- **Information**
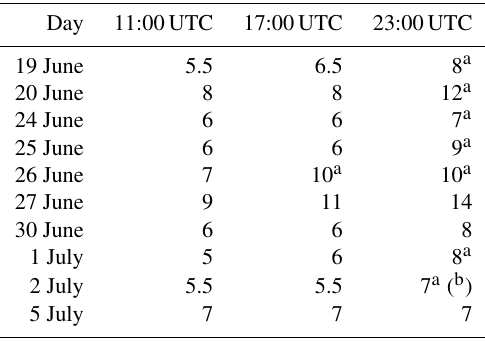
Table A1. Near-surface specific humidity from standard ra- diosoundings [gkg − 1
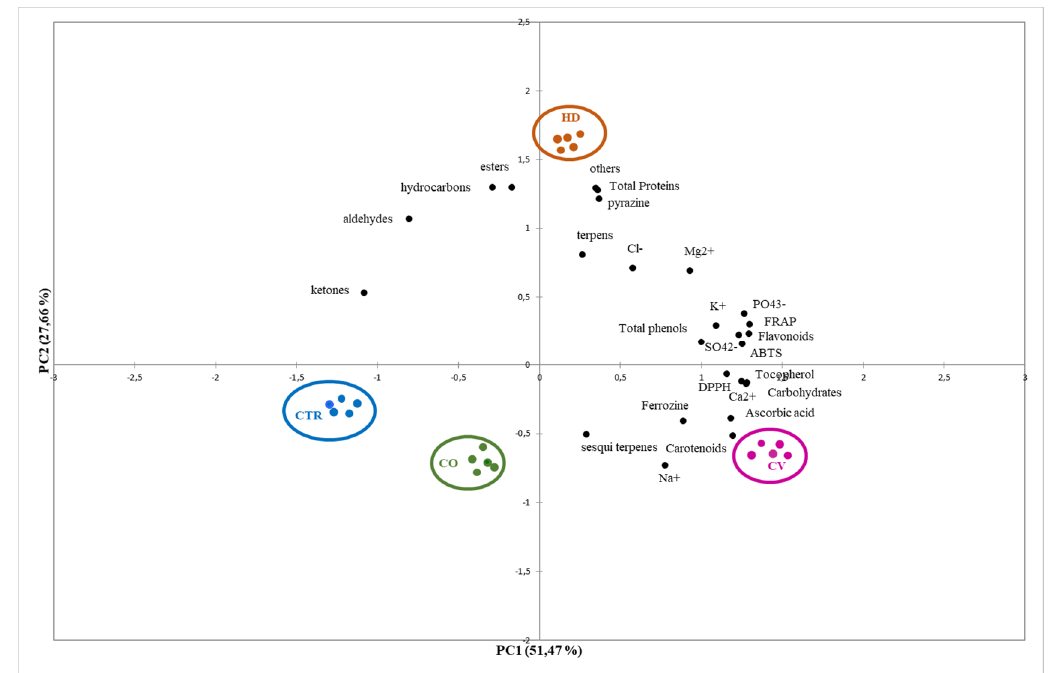
Figure 5. PCA Bi-plot for data fusion of red Topepo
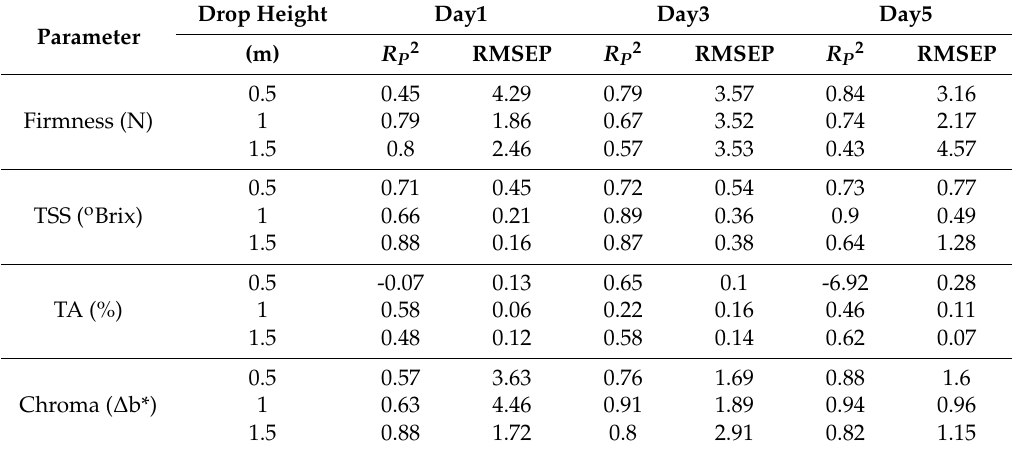
Table 2. Modeling results by PLS regression to predict PF, TSS, TA and flesh color from impact tests. Drop Height Day1 Parameter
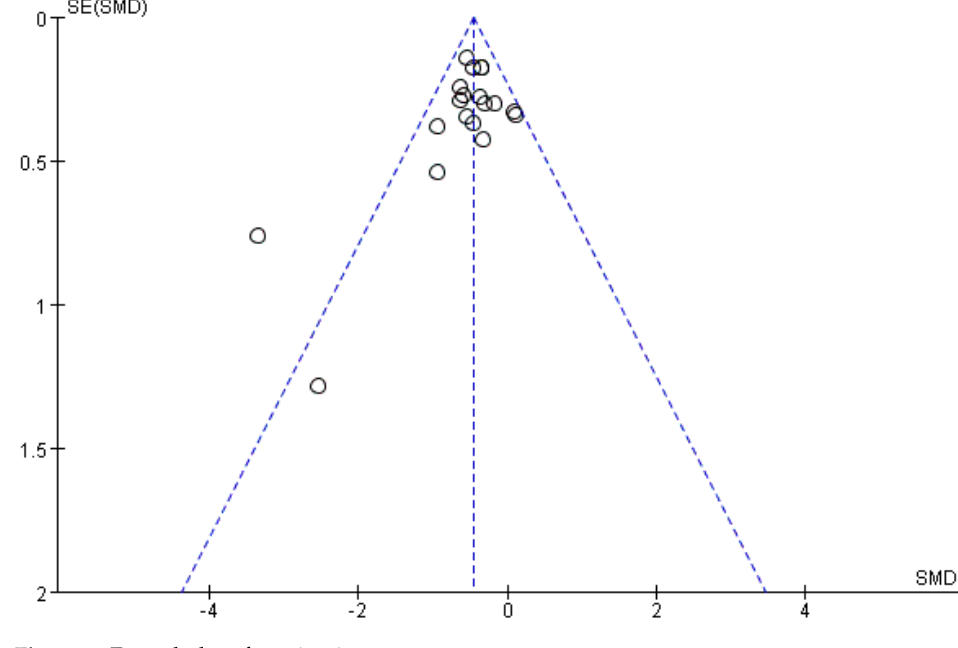
Figure 9. Funnel plot of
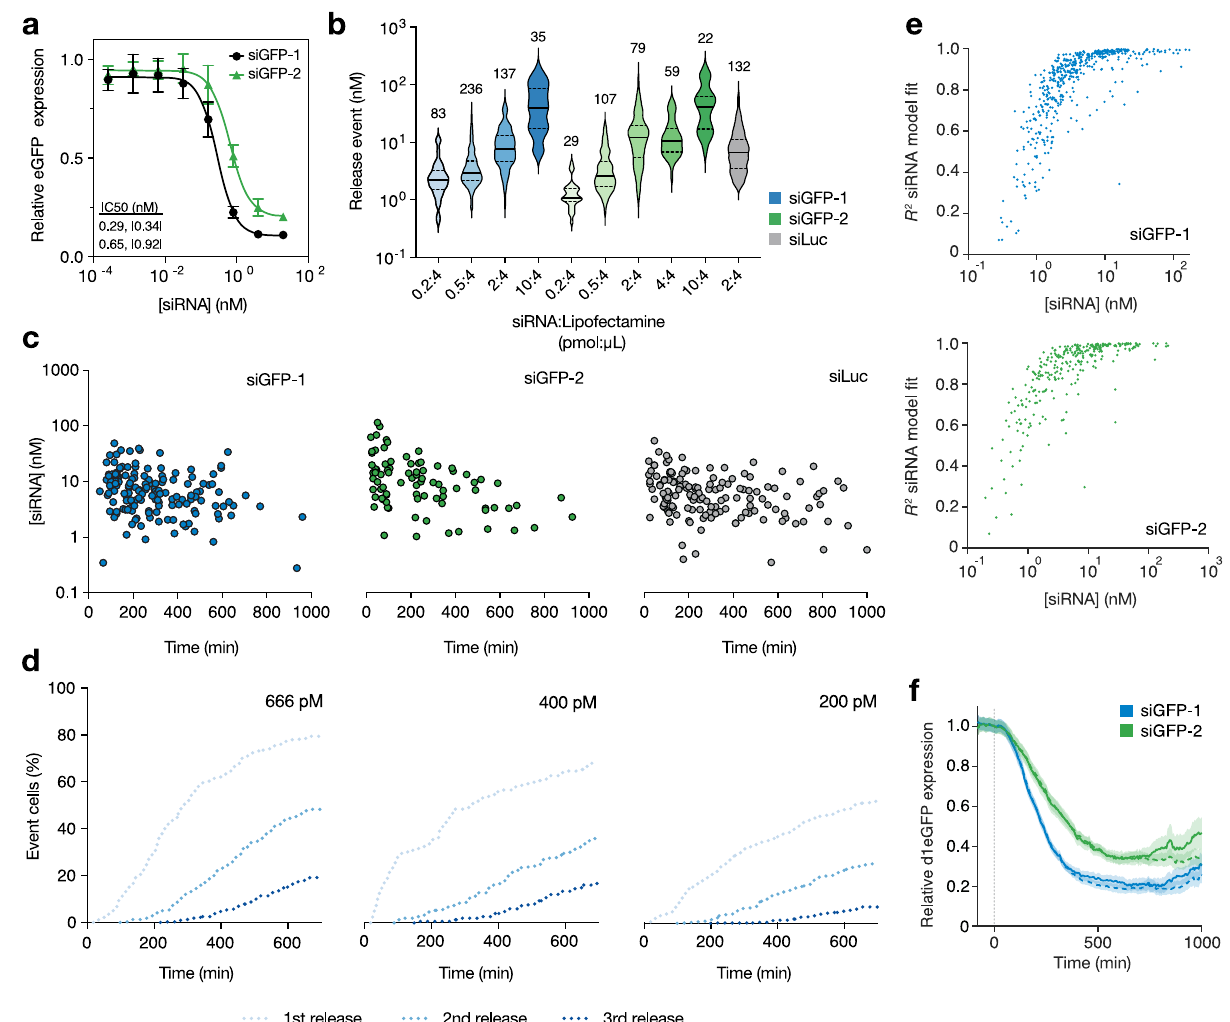
Fig. 4 | Magnitude of cytosolic delivery is determined by the siRNA-to-lipid ratio. HeLa cells stably expressing d1-eGFP were treated with lipoplexed AF647- siRNA targeting eGFP (siGFP-1 or siGFP-2) and analyzed by a fl ow cytometry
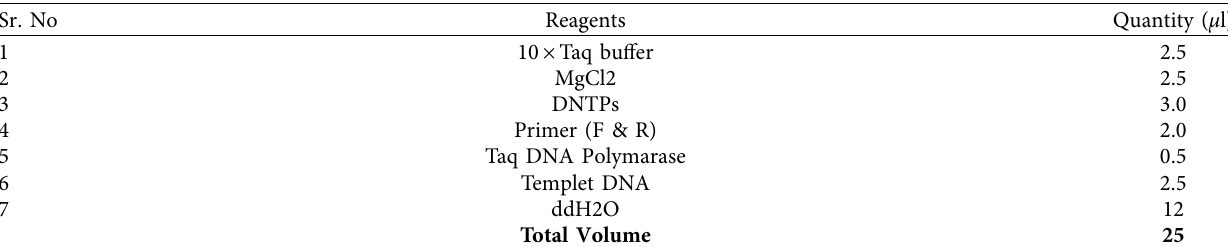
Table 3: Reagents of PCR and their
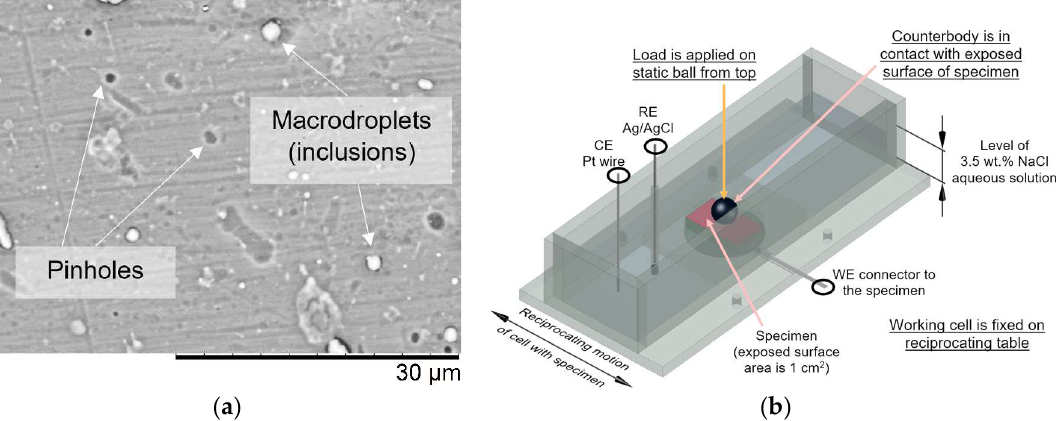
Figure 2. Surface defects on the as-deposited AlCrN coating on the stainless steel AISI 316L substrate were detected in a SEM micrograph ( a ); and a schematic illustration of reciprocating tribo-corrosion test setup ( b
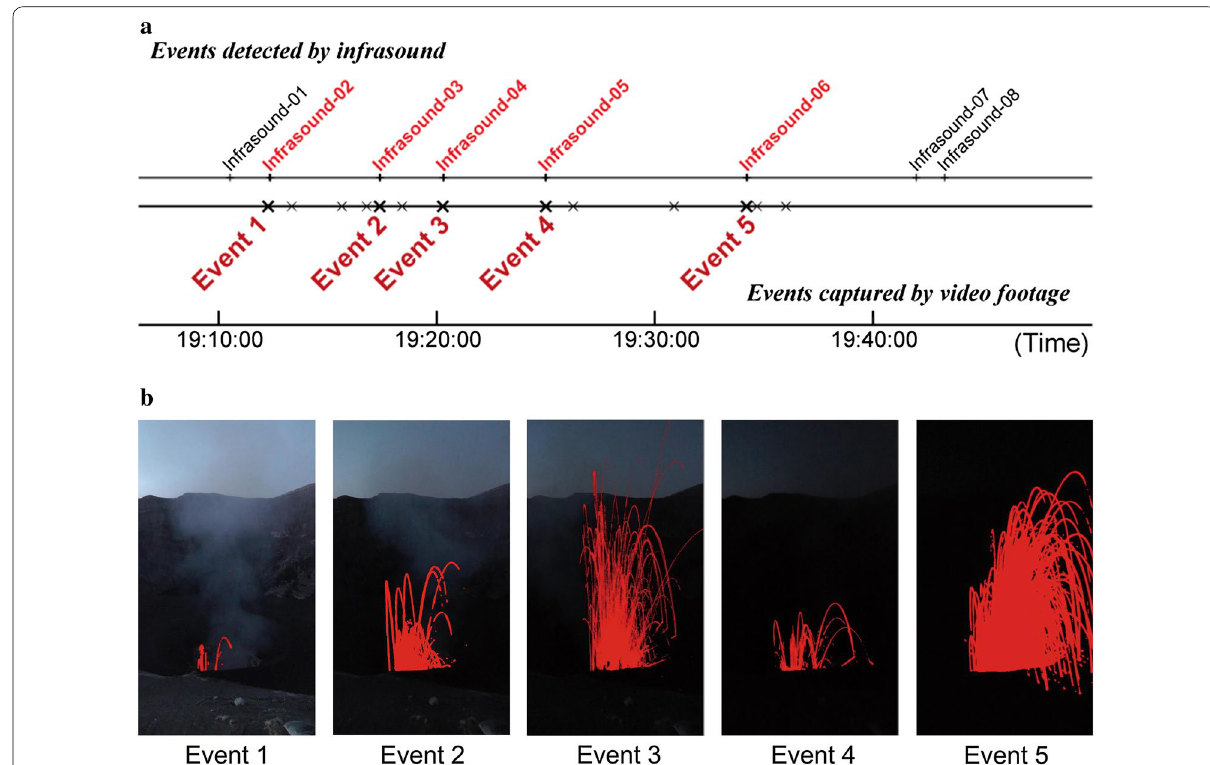
Fig. 2 a Time sequence and events detected via infrasound and video footage. The upper line shows the events detected by infrasound, and the lower line shows events detected by the camera. Red characters show the events detected by both infrasound and video footage. b Synchronized frame images during each bursting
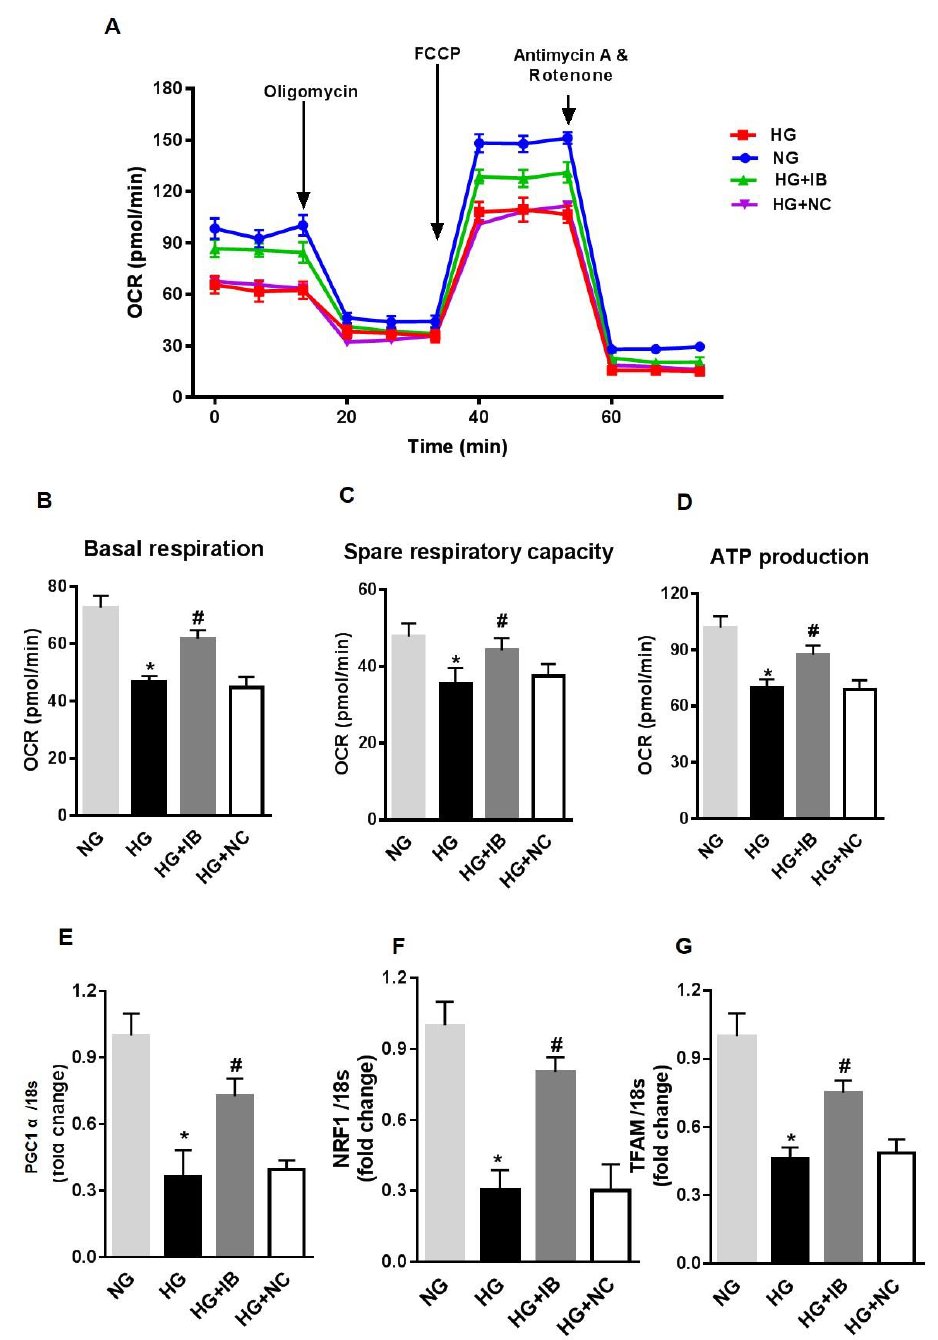
Figure 5. MiR-34a inhibition rescues high glucose-induced changes in mitochondrial respiration and biogenesis in HuREC. Mitochondrial function was assessed using the Seahorse XFp analyzer in HuREC transfected with 50 nM of miR-34a inhibitor (IB) or negative control (NC) for 24 h and exposed to high glucose (HG; 25 mM d -glucose) for 48 h. ( A ) oxygen consumption rate (OCR), ( B ), baseline, ( C ) spare respiratory capacity, and ( D ) ATP production are shown. ( E – G ) qPCR analysis assessing mRNA levels of genes regulating mitochondrial biogenesis: PGC-1 α , NRF-1, and TFAM. Bar histogram representing mRNA levels of ( E ) NRF-1, ( F ) PGC-1 α , and ( G ) TFAM genes in HuREC treated with NG (light gray bar) or HG (black bar) following without transfection or transfected with miR-34a IB (dark gray bar) and negative control (white bar). Bars represent mean value ± S.E.M; * p < 0.05 vs . NG and # p < 0.05 vs . HG, n = 4.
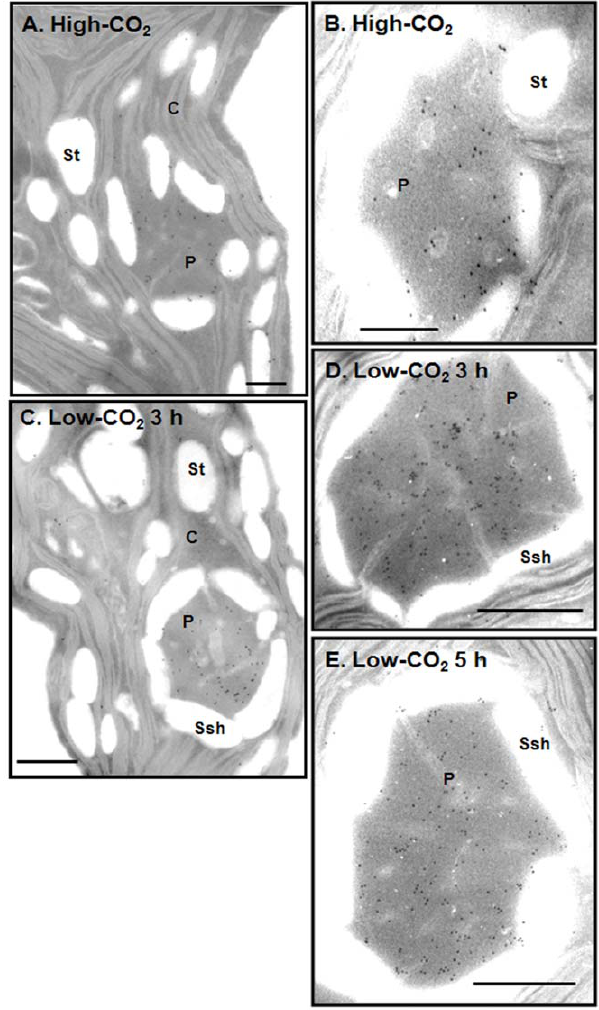
Figure 5. Immunogold labelling of C.reinhardtii cells grown on high-CO 2 or acclimated to low CO 2 conditions for 2 and 5 h. ( A ) and ( B ) High-CO 2 -grown cells probed with affinity-purified antibodies against Cah3. ( C ) and ( D ) Cells acclimated to low CO 2 conditions for 3 h and ( E ) pyrenoid of a cell acclimated to low CO 2 conditions for 5 h, probed with affinity-purified antibodies against Cah3. Bars indicated 0.5 m m. C, chloroplast; P, pyrenoid; Ssh, starch sheath; and St, stroma chloroplast.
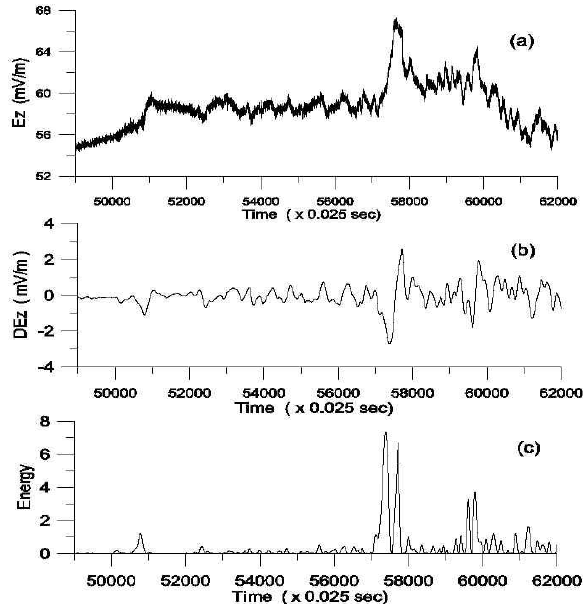
Fig. 3. (a) The perturbed waveform (shown in Fig. 2a) focussed on a time period between 49000–62000 (x 0.025s). (b) The filtered, focused, perturbed signal (Fig. 3a). For filtering we used Singular 3a). For filtering we used Singular Spectrum Analysis, combined with a third-degree polynomial filter. c) Τhe square power of pre-Earthquake signal shown in Fig. 3b. Spectrum Analysis, combined with a third-degree polynomial filter. (c) The square power of the pre-Earthquake signal shown in Fig.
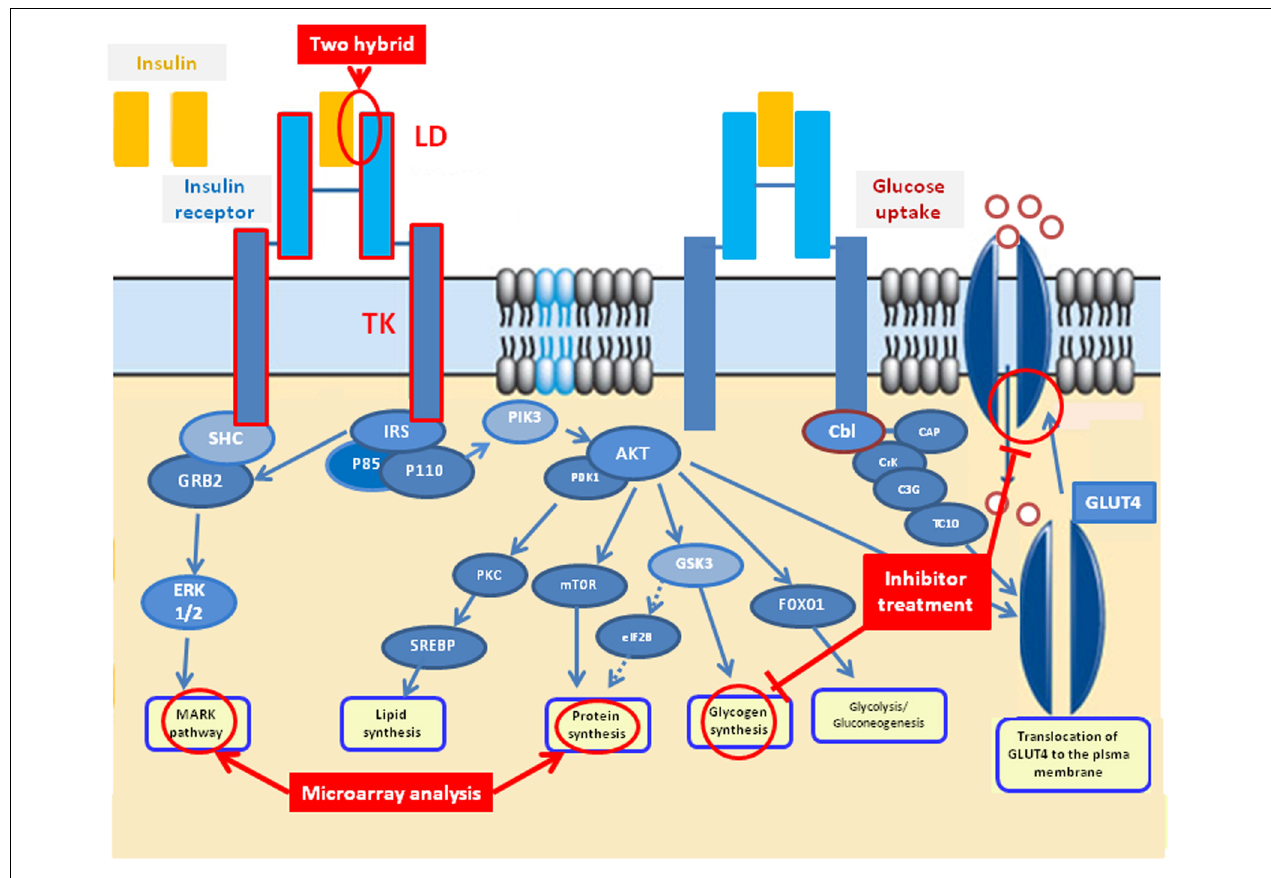
FIGURE 1 | Predicted insulin signaling pathway in schistosomes based on the characterization of schistosome insulin receptors,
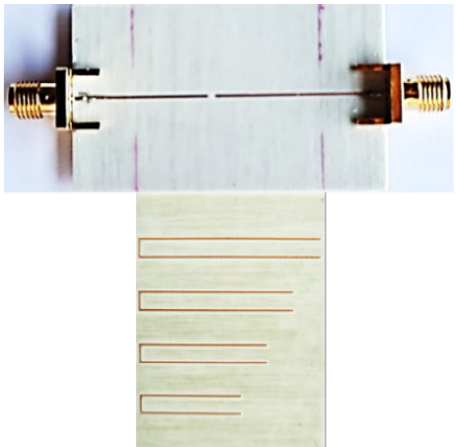
Figure 9. Photograph of the fabricated reader and encoder. Reprinted with permission from [65].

- **What this task involves**
Give again, exactly, each line from the one that contains "FIGURE 1 | Predicted" through the last line of the material above. Pictures do not belong in the copy.

- **Reply to the exercise**
FIGURE 1 | Predicted insulin signaling pathway in schistosomes based on the characterization of schistosome insulin receptors,
Figure 9. Photograph of the fabricated reader and encoder. Reprinted with permission from [65].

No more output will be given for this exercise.